So shall they put my name upon the people of Israel, and I will bless them. (Bemidbar / Numbers 6:27; ESV)
This week's parsha (Torah portion) contains the well-known blessing that God entrusted to Moses' brother Aaron and his descendants, the cohanim (English: priests). Through this blessing they were to put God's name on the people of Israel.
When we read of God's name, we need to keep in mind that in that culture a name communicated something of the nature of the person or thing being named. Names were not simply a label in the way names are used today, where it is not uncommon for a person to be given a name because their parents like the sound of it. It is interesting that many if not most people today don't even know the meaning of their own names.

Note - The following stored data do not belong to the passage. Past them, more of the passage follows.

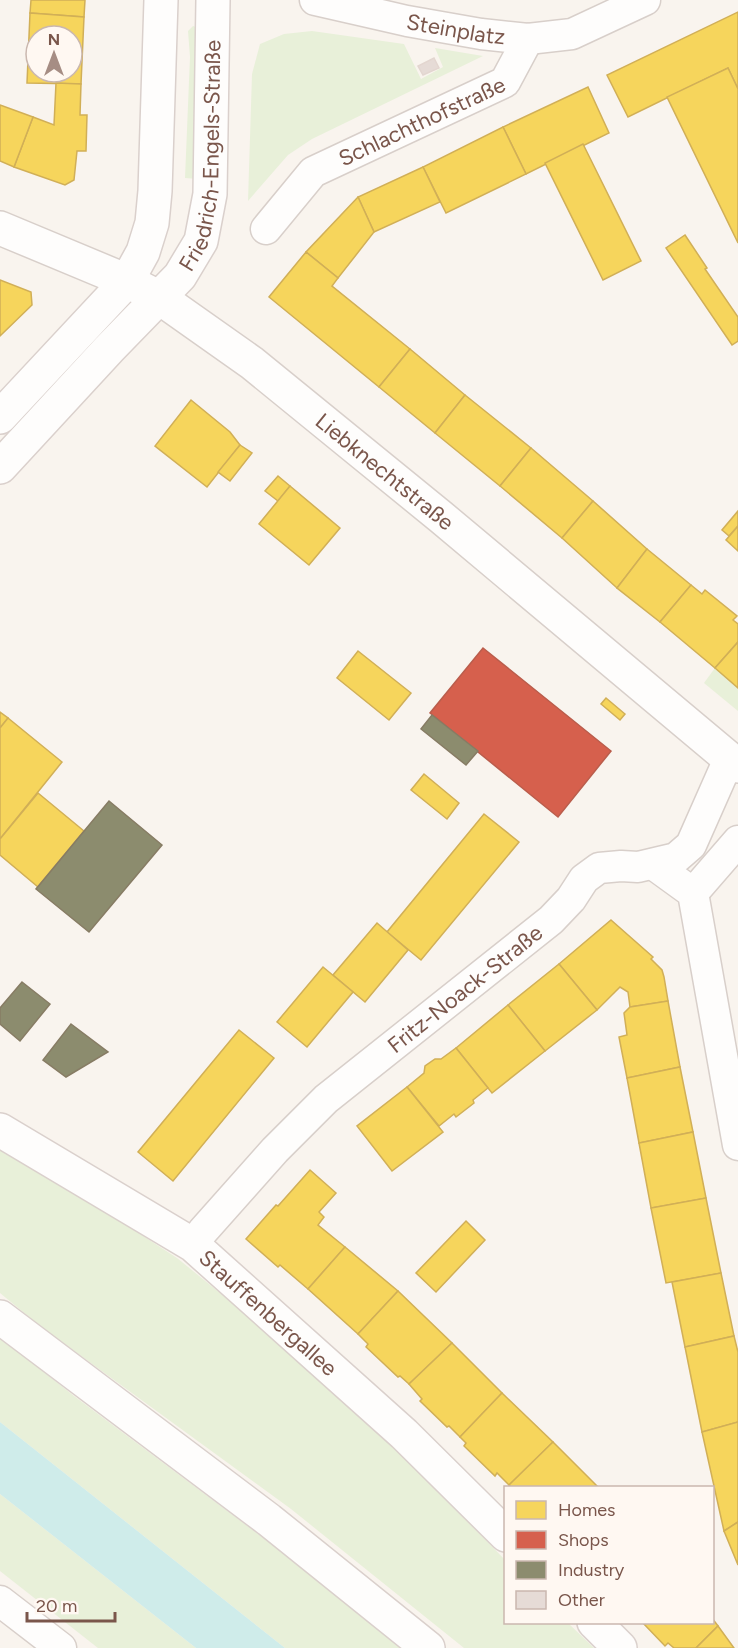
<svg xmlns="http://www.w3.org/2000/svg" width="738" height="1648" viewBox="0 0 738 1648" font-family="Figtree,sans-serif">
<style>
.green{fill:#e8f0d9}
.water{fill:#cfecea}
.homes{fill:#f6d55c;stroke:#d1af57;stroke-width:1.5;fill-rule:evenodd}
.shops{fill:#d6604d;stroke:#ba5d4c;stroke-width:1.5}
.industry{fill:#8c8c6e;stroke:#877c64;stroke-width:1.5}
.building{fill:#e6dbd6;stroke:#e3d6d0;stroke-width:1.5}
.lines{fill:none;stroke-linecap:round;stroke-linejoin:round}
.minor-casing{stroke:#d8cfca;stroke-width:33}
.tertiary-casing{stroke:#d8cfca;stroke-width:36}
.secondary-casing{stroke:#dad0cc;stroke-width:36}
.minor{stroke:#fefdfc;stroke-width:30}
.tertiary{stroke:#fefdfc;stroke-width:33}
.secondary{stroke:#fefdfc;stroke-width:33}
.labels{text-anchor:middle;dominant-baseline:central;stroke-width:6;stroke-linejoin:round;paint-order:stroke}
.street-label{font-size:22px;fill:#7a564b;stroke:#fff8f2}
</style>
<rect width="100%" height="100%" fill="#f9f4ee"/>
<g class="green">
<path d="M193,26L199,28L198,179L185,178L190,57L188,31Z"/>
<path d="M312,31L404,44L421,79L443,67L435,48L483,56L312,139L288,155L248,201L252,74L260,44L284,34Z"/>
<path d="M715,668L738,688V711L704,683Z"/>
<path d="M0,1149L97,1206L177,1258L257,1323L373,1422L505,1560L506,1622L568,1623L594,1648H464L291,1509L40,1326L0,1293Z"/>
<path d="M0,1337L74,1396L410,1648H285L0,1422Z"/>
<path d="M0,1494L196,1648H98L0,1571Z"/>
</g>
<path class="water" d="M0,1422L285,1648H196L0,1494Z"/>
<g class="homes">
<path d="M31,0H85L84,17L30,13Z"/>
<path d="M738,12V89L728,68L628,117L607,75Z"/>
<path d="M30,13L84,17L81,84L27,83ZM36,36H72V72H36Z"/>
<path d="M728,68L738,89V243L667,97Z"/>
<path d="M56,83L81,84L80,115H87L86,151H77L74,180L65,185L14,167L33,117L54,125Z"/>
<path d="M588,87L609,133L526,174L503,127Z"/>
<path d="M0,105L33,117L14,167L0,161Z"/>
<path d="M503,127L526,174L446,213L423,167Z"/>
<path d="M583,144L641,261L603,280L545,163Z"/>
<path d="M423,167L440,202L374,232L358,197Z"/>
<path d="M358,197L374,232L338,278L306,252Z"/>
<path d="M685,235L707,268L705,269L738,317V341L732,345L666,248Z"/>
<path d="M306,252L338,278L332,286L410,349L379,387L269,297Z"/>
<path d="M0,280L31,292L32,305L0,336Z"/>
<path d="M410,349L465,395L435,433L379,387Z"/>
<path d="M465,395L531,448L500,486L435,433Z"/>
<path d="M191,400L230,432L240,445L207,487L155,446Z"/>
<path d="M240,445L252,453L230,481L218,472Z"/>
<path d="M531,448L593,501L562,538L500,486Z"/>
<path d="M278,476L290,486L278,501L265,491Z"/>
<path d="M290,486L340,528L309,565L259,524Z"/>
<path d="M593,501L647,549L617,588L562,538Z"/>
<path d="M738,511V526L729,536L722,530Z"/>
<path d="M738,526V551L726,540Z"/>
<path d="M647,549L691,585L660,622L617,588Z"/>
<path d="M691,585L702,594L705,590L737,616L733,620L738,624V642L715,668L660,622Z"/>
<path d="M738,642V688L715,668Z"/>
<path d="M358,651L411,693L389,720L337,678Z"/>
<path d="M606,698L625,714L620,720L601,704Z"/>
<path d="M0,712L8,718L0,728Z"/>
<path d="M8,718L62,762L0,839V728Z"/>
<path d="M424,774L459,803L447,819L411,790Z"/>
<path d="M38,793L84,831L38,887L0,855V839Z"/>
<path d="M484,814L519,842L421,960L387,932Z"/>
<path d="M611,920L653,957L651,959L662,970L664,977L668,1001L630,1007L628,992L620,987L597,1010L559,964Z"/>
<path d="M377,923L408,950L365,1002L333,975Z"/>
<path d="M559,964L597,1010L545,1051L508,1005Z"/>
<path d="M323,967L353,992L307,1047L277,1022Z"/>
<path d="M668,1001L680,1067L627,1078L619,1037L627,1035L624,1013L630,1007Z"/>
<path d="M508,1005L545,1051L492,1093L456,1048Z"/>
<path d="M239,1030L274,1058L173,1181L138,1152Z"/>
<path d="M456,1048L488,1088L473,1100L474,1103L456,1117L454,1114L439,1126L407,1087L424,1073L425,1066L435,1059H441Z"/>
<path d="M680,1067L693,1132L639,1143L627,1078Z"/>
<path d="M407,1087L443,1132L392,1171L357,1126Z"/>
<path d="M693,1132L706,1198L651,1208L639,1143Z"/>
<path d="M310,1170L336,1193L319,1212L324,1217L318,1225L345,1247L308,1289L280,1265L278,1267L246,1239L276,1205L278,1206Z"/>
<path d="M706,1198L721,1273L666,1283L651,1208Z"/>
<path d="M466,1221L485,1240L436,1292L416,1273Z"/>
<path d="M345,1247L398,1291L358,1334L308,1289Z"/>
<path d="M721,1273L734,1336L685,1347L672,1282Z"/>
<path d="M398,1291L452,1343L409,1384L400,1376L398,1377L366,1347L368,1344L358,1334Z"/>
<path d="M734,1336L738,1352V1422L702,1432L685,1347Z"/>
<path d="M452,1343L502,1393L460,1437L449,1426L447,1427L420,1401L422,1399L409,1384Z"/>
<path d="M502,1393L553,1442L509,1485L497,1473L495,1476L464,1446L466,1443L460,1437Z"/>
<path d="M738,1422V1522L724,1531L702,1432Z"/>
<path d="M553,1442L599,1488H512L509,1485Z"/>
<path d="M738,1522V1565L724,1531Z"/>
<path d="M712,1618L718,1626L696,1648H674L668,1643L665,1646L642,1622H712Z"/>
<path d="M718,1626L734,1648H696Z"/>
</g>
<path class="shops" d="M483,648L611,751L558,817L430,713Z"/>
<g class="industry">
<path d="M432,715L478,751L466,765L421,729Z"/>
<path d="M109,801L162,845L89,932L36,889Z"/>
<path d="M22,982L50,1004L20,1041L0,1024V1008Z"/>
<path d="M71,1024L108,1052L66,1077L43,1060Z"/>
</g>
<path class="building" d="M434,58L439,68L423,75L418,66Z"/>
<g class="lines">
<defs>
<g id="minor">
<path id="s1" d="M315,0L407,21L481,34L528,39L572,34L645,0"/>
<path id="s2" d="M266,229L313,172L505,82L528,39"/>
<path d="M653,864L693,893L738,1145"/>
<path d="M693,893L738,841"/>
<path id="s3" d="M193,1245L203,1231L275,1150L326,1099L551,920L571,899L584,879L599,868L621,866L638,867L659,862L676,858L691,845L729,759"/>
<path d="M0,1601L61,1648"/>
</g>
<g id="tertiary">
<path id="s4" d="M0,228L127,281L160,298L252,363L441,517L738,766"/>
</g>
<g id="secondary">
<path d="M0,417L127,281L143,252L152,223L155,191L161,0"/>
<path id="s5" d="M0,467L109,349L180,276L201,241L210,194L213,0"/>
<path id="s6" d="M0,1130L193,1245L404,1434L506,1535"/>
<path d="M0,1317L269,1520L428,1648"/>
<path d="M594,1622L620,1648"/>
</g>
</defs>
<use href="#minor" class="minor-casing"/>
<use href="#tertiary" class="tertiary-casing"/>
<use href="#secondary" class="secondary-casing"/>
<use href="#minor" class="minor"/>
<use href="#tertiary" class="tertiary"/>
<use href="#secondary" class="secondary"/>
</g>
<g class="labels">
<g class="street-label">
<text stroke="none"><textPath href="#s1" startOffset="144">Steinplatz</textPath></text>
<text stroke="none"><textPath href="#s2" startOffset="194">Schlachthofstraße</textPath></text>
<text stroke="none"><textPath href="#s5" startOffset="388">Friedrich-Engels-Straße</textPath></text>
<text stroke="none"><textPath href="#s4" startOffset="459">Liebknechtstraße</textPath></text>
<text stroke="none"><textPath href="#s3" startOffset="375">Fritz-Noack-Straße</textPath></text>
<text stroke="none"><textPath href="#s6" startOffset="326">Stauffenbergallee</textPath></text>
</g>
</g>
<rect x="504" y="1486" width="210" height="138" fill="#fff8f2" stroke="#cab7af" stroke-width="1.5"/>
<rect x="516" y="1501" width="30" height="18" fill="#f6d55c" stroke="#cab7af" stroke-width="1.5"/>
<text x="558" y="1516" font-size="18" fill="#7a564b">Homes</text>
<rect x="516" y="1531" width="30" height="18" fill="#d6604d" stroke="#cab7af" stroke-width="1.5"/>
<text x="558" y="1546" font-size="18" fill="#7a564b">Shops</text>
<rect x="516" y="1561" width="30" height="18" fill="#8c8c6e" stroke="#cab7af" stroke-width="1.5"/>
<text x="558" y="1576" font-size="18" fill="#7a564b">Industry</text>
<rect x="516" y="1591" width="30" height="18" fill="#e6dbd6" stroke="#cab7af" stroke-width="1.5"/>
<text x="558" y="1606" font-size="18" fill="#7a564b">Other</text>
<g transform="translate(54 54)"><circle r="28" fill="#fff8f2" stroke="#cab7af" stroke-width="1.5"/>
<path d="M0-4.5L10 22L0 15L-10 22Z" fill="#a68d84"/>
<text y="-9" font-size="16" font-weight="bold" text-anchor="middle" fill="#7a564b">N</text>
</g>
<path d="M27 1612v9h88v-9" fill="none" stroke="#7a564b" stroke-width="3"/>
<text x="36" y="1612" font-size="18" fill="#7a564b" stroke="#fff8f2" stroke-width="4.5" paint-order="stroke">20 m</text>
</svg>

So when the cohanim were to put God's name on the people, it was not about the sounds of the consonants and vowels. The pronouncement of this blessing was not a magical formula that in itself caused things to happen to the hearers. It was what the blessing signified; its meaning made the difference. This is not to say that they could have used any words they wanted, since meaning is conveyed through words. Yet at the same time, saying the right words in themselves has no power.
The name that the cohanim were to put on the people is signified by the four Hebrew letters "yod", "hey", "vav", "hey" and is derived from the concept of "to be" or "existence". Its meaning is probably best explained when God referred to himself as "I am who I am" (Shemot / Exodus 3:14). Unlike anything else in the universe, God is the great Being or Self-Existing One. All existence is derived from him, while he is derived from nothing but himself.
The concept of blessing flows from God's self-existence. Blessing is the act of filling something or someone with life. For example, when a tree is fruitful, life, which is derived from God alone, has flowed into the tree resulting in abundant fruit. That process is called "blessing."
The cohanim were God's chosen channels through which blessing flowed. By pronouncing these words, or rather what these words signified, they brought life to the people of Israel.
Interestingly the blessing they were to say, used the singular when speaking to the nation. While God instructs the cohanim to speak to "them", the nation (vv. 22, 27), every use of the word "you" in the blessing itself is singular. God's intention for his people is that each of us individually would receive life from him.
Through the Messiah, we can receive that life. Yeshua is the Cohen HaGadol, the Great High Priest, through whom we can receive the power of God's name. Just as the cohanim of old reminded us that we cannot derive God's blessing on our own, it is through the life, death and resurrection of the Messiah that we can truly know God and be filled with his life.